Figure 10 shows the process of data collection for testing the system when all sources present in a room.
The experiment began with the first condition present, which was the ambient air. There were 45 samples collected for ambient air over 45 min duration. This environment was tagged as “single source”. Then, an automatic air freshener which released fragrance every 15 min was placed inside the room. This environment was conducted to simulate the presence of two sources: ambient air and fragrance. The air freshener was hung up on the wall with a height of 2 m from the floor and about 2 m from the sensing node. Total data collected for the air freshener was over 75 min. This environment is tagged as “mixed sources A”. After that, a person was asked to smoke in the room. This environment was conducted to simulate the presence of three sources of IAP: ambient air, fragrance and single cigarette smoke. That person smoked one cigarette at the centre of the room. One cigarette took 10 min, which contribute to a 10 min data sample. This environment was tagged as “mixed sources B”. Lastly, the other two sources of IAQ, which are food and beverages and chemical cleaning product, were added into the environment. These two sources of IAP were placed in the middle of the room for 20 min, which gave 20 samples. This environment was conducted to simulate the presence of all five sources of IAP. Although there was no person smoking in the room at this time, the presence of smoking can still be traced. The presence of smoking can be traced up to 30 min, as shown in
Figure 10. This environment was tagged as “mixed sources C”.

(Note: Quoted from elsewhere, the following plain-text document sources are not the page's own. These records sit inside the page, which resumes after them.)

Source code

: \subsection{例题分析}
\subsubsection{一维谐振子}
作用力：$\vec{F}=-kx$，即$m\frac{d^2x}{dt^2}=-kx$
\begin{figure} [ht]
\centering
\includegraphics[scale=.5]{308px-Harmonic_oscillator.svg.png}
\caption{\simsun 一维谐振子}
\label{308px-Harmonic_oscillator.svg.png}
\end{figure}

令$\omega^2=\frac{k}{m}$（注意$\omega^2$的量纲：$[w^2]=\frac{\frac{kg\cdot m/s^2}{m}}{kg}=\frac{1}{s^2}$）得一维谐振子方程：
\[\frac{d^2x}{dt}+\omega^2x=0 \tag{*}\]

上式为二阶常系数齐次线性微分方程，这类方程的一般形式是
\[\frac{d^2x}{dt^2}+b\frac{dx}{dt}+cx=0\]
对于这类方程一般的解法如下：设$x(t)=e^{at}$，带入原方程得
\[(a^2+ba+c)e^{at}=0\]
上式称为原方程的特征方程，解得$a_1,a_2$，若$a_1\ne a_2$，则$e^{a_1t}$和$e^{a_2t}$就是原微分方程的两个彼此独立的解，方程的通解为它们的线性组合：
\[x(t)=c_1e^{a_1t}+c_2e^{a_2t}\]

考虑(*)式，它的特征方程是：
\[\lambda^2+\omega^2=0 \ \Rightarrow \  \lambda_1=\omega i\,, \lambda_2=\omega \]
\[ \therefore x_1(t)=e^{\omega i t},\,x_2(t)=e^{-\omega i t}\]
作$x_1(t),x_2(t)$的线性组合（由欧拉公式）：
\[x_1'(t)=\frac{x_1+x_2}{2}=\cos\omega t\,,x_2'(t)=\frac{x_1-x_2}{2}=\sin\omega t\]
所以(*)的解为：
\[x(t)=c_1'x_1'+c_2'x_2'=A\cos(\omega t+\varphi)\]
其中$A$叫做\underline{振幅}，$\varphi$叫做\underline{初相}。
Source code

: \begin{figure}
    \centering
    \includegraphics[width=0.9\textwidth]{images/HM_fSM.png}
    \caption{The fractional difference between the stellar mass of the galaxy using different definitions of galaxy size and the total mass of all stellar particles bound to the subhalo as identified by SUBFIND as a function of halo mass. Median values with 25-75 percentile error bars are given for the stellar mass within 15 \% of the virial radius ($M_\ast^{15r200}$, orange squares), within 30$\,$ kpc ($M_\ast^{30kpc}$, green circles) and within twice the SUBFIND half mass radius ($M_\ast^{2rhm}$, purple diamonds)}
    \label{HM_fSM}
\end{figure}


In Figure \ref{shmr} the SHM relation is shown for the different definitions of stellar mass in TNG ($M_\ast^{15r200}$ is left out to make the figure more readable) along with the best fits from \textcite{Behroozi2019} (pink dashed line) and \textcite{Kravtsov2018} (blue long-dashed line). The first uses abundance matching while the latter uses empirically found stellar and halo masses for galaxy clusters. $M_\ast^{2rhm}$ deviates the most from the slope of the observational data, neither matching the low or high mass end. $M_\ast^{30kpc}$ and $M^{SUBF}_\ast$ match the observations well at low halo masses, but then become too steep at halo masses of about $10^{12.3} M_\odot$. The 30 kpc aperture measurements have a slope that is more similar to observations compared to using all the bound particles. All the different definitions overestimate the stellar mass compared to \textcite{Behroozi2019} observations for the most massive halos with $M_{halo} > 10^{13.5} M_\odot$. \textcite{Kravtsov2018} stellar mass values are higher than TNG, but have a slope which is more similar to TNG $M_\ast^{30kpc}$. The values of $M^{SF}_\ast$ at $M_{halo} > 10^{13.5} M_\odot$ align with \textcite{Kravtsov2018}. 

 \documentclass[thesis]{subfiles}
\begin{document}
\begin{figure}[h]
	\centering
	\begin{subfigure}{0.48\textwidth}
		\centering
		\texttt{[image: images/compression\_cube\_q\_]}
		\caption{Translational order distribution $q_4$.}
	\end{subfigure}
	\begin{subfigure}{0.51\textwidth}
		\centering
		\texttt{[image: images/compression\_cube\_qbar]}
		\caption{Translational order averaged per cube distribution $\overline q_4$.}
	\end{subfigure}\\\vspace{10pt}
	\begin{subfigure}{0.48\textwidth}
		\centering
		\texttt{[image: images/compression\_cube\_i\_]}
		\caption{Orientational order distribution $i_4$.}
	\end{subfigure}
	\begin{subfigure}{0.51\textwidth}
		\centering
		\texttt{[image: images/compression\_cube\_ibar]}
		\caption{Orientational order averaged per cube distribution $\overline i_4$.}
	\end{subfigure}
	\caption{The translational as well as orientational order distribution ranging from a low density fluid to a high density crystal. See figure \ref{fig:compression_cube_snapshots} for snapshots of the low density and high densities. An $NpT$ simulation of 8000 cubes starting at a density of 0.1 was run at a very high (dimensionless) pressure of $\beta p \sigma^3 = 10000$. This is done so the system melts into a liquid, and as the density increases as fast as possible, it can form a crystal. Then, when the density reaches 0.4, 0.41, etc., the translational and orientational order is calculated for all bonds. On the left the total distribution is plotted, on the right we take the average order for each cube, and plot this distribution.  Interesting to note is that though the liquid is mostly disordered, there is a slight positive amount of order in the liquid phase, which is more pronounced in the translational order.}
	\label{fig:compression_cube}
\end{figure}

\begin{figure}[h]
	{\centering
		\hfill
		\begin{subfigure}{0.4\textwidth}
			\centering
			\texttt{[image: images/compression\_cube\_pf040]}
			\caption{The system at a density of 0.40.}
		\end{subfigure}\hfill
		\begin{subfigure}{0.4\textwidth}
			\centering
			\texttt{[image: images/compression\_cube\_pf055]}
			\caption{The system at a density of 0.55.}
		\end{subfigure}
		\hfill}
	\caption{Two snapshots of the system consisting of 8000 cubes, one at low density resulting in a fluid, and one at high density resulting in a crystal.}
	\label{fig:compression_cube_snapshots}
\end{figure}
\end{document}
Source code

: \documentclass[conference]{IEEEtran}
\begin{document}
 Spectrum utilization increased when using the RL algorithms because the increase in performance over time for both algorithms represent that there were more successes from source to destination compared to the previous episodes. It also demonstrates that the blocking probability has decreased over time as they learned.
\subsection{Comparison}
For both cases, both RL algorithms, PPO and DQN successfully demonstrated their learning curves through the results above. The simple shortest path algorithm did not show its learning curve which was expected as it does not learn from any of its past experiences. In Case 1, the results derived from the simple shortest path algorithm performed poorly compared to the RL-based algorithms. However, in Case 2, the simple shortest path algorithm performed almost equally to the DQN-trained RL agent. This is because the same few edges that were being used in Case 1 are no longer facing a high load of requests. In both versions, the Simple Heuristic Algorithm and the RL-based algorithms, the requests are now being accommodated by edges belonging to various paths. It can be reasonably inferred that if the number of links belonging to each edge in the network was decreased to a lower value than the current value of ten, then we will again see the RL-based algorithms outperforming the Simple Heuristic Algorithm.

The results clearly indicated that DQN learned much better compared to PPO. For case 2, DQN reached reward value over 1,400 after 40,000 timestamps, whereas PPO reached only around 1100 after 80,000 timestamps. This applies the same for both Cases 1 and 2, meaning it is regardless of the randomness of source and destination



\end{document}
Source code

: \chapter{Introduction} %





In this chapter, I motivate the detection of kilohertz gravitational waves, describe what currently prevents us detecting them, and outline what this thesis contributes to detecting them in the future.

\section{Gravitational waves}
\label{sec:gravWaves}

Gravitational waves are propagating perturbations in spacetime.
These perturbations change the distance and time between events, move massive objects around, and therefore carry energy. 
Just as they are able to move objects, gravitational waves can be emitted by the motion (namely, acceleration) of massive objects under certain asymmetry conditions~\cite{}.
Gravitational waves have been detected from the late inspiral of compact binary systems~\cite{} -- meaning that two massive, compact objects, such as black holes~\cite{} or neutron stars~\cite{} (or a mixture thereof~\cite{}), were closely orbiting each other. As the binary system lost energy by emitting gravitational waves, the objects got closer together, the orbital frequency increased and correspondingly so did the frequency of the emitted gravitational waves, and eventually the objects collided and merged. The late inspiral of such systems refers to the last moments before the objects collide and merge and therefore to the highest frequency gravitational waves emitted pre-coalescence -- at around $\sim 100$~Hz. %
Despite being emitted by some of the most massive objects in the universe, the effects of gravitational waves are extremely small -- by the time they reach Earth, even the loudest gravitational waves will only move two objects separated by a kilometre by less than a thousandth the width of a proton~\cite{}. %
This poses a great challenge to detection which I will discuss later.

Figure 11 shows the result of the sensor’s response for all situations as described above, from a single source up to five sources of IAP. It can be observed that the sensors react differently when additional sources of IAP are added into the room. The result of the classifier based on all environments is shows in
Table 12. Based on the table, it can be observed that the system can precisely detect a single source (ambient) with 45 correct classifications out of 45 data samples. This means that the MLP classifier can classify an ambient environment at 100% classification rate. Similarly, when the fragrance is present in the condition of “mixed sources A”, the system correctly classifies the two mixed sources of IAQ. The system did not misclassify the sources as unknown sources. This result is as expected because the environment of fragrance mixed with the ambient air is similar to the presence of fragrance alone, and the system has already been trained with such an environment. On the other hand, the system could not classify two samples out of 10 samples as the available sources (ambient air, presence of fragrance and presence cigarette smoke) in the condition of “mixed sources B”. Nonetheless, the MLP classifier correctly classified the other eight samples as fragrance (one) and cigarette smoke (seven). The result is also as expected, because the presence of smoking was overpowering the presence of fragrance due to the high amount of gases produced during smoking as compared to the amount of gases produced by air freshener. Likewise, in the condition of “mixed sources C”, when all of the sources of IAP were mixed together in the room, the MLP classifier could correctly classify 50% of the samples as combustion activity (one), food and beverages (two) and presence of chemical (seven). The other 10 samples have been classified as unknown sources.